**RECORDS SUPPLIED**
>> start

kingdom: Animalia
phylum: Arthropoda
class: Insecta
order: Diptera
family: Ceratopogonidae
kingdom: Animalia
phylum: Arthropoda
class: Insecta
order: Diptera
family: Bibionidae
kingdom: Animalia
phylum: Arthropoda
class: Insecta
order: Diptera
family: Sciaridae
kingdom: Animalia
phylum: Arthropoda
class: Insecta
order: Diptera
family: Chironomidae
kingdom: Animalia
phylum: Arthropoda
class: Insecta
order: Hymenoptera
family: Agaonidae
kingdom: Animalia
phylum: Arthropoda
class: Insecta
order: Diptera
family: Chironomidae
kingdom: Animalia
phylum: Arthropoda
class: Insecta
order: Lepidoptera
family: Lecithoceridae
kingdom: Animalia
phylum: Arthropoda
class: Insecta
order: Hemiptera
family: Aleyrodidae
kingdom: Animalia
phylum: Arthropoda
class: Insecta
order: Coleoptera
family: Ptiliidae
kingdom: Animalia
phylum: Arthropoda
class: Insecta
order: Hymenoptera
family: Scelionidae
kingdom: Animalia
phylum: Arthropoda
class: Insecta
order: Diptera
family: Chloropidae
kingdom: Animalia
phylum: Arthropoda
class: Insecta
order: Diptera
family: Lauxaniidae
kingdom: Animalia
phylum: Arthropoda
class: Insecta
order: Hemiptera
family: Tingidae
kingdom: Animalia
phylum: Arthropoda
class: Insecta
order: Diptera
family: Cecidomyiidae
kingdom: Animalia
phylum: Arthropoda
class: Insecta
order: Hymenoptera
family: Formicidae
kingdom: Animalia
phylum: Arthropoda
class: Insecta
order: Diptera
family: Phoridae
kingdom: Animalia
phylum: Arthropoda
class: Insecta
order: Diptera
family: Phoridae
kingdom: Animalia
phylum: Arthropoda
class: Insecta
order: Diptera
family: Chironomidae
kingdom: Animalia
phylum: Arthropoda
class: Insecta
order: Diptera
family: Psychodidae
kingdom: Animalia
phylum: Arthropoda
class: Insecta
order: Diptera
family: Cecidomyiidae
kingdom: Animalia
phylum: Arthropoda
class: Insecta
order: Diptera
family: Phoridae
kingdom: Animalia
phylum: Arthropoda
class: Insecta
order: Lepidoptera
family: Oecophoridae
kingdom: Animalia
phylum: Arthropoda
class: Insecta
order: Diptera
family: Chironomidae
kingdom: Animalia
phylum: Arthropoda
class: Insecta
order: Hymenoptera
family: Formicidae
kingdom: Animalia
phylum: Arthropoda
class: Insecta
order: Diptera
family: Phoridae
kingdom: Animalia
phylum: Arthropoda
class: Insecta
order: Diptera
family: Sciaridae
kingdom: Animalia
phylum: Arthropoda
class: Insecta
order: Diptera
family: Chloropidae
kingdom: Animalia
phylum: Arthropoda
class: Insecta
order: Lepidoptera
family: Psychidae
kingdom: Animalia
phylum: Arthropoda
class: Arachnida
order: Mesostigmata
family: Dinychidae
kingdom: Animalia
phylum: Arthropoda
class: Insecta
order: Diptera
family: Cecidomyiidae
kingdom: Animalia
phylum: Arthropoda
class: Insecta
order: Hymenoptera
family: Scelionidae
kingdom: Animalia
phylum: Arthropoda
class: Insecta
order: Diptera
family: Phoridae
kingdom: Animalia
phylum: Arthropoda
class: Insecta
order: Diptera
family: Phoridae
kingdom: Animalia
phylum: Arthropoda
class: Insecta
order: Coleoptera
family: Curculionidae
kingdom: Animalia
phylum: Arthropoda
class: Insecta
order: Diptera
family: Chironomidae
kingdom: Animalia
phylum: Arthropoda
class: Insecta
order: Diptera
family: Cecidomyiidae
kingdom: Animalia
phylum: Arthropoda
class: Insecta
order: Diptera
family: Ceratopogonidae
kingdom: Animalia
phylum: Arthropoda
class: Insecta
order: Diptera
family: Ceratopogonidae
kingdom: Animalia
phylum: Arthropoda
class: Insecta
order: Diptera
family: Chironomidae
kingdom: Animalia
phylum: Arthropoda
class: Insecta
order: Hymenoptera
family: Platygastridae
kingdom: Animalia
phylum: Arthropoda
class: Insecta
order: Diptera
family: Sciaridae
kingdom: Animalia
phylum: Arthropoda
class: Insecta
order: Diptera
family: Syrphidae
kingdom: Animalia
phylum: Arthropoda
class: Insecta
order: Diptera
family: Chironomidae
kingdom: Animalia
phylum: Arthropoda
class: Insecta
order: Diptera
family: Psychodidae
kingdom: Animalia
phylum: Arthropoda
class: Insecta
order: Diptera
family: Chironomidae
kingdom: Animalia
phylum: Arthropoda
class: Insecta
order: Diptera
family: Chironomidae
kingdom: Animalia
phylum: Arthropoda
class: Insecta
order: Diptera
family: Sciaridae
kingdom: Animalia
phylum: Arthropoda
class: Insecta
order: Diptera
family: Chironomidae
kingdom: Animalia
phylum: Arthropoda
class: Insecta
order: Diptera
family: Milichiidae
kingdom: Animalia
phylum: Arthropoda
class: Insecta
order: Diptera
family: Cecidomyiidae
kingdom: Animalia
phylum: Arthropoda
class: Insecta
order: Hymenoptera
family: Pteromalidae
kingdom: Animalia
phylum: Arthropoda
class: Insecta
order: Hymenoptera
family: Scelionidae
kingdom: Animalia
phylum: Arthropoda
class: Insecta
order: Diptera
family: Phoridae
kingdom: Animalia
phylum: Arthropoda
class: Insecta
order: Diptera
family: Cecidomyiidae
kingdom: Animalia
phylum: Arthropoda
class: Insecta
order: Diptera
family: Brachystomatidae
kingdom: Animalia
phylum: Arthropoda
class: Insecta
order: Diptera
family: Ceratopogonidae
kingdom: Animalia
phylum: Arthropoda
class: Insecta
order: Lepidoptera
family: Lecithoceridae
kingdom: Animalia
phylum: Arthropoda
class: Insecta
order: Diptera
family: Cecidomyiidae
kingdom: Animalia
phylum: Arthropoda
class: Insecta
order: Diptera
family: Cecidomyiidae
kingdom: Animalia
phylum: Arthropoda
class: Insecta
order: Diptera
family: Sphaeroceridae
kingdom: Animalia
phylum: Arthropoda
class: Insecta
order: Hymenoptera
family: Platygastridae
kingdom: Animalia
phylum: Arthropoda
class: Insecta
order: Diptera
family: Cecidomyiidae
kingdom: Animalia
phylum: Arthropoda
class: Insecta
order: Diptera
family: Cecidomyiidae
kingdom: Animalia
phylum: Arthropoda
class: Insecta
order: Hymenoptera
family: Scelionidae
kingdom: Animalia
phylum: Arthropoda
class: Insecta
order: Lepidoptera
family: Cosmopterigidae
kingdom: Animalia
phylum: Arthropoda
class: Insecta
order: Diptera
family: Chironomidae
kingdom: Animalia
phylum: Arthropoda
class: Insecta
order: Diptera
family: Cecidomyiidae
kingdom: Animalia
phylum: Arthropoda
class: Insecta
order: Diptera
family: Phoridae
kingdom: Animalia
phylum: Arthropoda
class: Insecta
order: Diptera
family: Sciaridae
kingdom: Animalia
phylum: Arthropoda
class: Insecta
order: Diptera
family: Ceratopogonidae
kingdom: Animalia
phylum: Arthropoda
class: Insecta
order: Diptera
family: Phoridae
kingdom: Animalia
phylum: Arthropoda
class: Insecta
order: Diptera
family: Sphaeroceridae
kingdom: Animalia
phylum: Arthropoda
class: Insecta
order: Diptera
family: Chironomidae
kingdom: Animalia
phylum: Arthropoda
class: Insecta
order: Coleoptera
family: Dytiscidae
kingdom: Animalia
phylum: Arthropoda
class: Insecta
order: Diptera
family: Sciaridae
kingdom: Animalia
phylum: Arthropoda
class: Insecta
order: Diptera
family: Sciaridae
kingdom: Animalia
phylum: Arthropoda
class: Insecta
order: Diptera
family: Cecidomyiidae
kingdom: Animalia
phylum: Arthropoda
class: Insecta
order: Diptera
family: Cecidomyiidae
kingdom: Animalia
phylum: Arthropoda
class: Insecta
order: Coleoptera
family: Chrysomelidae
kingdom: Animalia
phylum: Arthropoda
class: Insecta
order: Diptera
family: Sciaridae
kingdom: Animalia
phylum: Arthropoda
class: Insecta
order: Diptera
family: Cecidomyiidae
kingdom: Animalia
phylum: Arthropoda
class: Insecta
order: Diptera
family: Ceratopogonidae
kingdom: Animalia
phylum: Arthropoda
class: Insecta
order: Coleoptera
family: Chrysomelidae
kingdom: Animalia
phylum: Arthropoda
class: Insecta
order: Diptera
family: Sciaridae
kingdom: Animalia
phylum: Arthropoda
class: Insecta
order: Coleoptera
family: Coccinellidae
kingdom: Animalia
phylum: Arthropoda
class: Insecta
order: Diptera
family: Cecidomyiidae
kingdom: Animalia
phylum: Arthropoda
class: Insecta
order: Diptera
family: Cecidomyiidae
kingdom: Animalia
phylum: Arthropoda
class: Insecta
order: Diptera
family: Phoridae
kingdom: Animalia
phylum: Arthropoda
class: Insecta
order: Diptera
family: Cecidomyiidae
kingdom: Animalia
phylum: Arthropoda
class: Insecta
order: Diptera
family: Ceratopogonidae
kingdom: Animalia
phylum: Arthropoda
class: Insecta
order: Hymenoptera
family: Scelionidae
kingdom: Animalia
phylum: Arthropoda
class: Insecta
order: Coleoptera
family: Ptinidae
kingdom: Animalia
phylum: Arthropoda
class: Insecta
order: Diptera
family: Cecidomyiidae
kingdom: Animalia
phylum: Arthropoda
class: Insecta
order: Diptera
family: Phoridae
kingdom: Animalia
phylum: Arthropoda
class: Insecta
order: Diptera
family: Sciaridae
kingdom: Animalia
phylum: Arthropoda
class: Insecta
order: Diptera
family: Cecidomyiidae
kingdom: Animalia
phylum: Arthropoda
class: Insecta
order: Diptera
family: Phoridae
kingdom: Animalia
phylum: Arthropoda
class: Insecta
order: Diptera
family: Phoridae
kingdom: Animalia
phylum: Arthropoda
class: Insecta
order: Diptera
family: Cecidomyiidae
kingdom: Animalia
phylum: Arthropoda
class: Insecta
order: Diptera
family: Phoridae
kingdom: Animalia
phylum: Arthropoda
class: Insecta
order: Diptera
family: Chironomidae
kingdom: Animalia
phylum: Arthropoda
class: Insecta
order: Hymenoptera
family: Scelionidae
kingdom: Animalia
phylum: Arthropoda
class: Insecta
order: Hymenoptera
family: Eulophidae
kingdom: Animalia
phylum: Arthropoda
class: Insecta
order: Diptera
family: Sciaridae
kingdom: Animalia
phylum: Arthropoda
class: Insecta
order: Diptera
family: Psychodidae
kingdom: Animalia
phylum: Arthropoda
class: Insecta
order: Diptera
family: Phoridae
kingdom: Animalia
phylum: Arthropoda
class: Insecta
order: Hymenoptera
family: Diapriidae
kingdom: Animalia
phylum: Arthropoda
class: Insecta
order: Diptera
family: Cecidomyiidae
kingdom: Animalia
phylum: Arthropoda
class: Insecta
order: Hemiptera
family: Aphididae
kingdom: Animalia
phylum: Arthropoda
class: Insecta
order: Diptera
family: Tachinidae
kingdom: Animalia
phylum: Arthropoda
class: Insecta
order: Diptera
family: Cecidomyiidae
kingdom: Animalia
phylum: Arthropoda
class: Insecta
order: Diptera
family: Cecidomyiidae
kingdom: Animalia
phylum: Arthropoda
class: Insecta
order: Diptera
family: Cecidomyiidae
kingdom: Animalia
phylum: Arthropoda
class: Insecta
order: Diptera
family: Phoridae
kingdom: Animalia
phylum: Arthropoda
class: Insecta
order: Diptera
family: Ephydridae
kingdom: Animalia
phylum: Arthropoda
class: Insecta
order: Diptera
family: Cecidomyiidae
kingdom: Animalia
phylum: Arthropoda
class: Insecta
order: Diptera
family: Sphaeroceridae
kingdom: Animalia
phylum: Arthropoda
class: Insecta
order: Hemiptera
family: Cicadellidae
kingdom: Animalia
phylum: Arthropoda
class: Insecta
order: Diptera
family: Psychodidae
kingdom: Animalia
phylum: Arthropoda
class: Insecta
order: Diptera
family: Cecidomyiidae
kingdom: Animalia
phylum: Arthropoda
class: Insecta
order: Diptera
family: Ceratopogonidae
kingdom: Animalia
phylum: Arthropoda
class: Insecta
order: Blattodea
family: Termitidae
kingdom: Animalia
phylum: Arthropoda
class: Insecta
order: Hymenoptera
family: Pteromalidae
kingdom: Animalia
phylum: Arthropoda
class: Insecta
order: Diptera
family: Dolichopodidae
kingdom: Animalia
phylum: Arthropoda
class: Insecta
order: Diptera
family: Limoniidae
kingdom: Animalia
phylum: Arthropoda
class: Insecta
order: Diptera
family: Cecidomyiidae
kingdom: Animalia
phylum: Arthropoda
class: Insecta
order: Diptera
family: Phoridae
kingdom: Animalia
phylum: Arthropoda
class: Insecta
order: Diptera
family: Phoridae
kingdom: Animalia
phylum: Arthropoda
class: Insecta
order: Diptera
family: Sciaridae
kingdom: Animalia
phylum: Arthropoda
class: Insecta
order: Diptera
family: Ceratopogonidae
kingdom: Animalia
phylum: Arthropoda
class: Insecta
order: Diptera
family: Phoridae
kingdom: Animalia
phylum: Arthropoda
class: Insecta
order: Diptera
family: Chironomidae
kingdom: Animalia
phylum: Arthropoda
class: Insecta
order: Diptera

>> end

**WRITTEN REQUEST**
Copy out everything from the first of the lines above down to the line that reads "family: Lauxaniidae", keeping both ends and changing nothing.

**WRITTEN ANSWER**
kingdom: Animalia
phylum: Arthropoda
class: Insecta
order: Diptera
family: Ceratopogonidae
kingdom: Animalia
phylum: Arthropoda
class: Insecta
order: Diptera
family: Bibionidae
kingdom: Animalia
phylum: Arthropoda
class: Insecta
order: Diptera
family: Sciaridae
kingdom: Animalia
phylum: Arthropoda
class: Insecta
order: Diptera
family: Chironomidae
kingdom: Animalia
phylum: Arthropoda
class: Insecta
order: Hymenoptera
family: Agaonidae
kingdom: Animalia
phylum: Arthropoda
class: Insecta
order: Diptera
family: Chironomidae
kingdom: Animalia
phylum: Arthropoda
class: Insecta
order: Lepidoptera
family: Lecithoceridae
kingdom: Animalia
phylum: Arthropoda
class: Insecta
order: Hemiptera
family: Aleyrodidae
kingdom: Animalia
phylum: Arthropoda
class: Insecta
order: Coleoptera
family: Ptiliidae
kingdom: Animalia
phylum: Arthropoda
class: Insecta
order: Hymenoptera
family: Scelionidae
kingdom: Animalia
phylum: Arthropoda
class: Insecta
order: Diptera
family: Chloropidae
kingdom: Animalia
phylum: Arthropoda
class: Insecta
order: Diptera
family: Lauxaniidae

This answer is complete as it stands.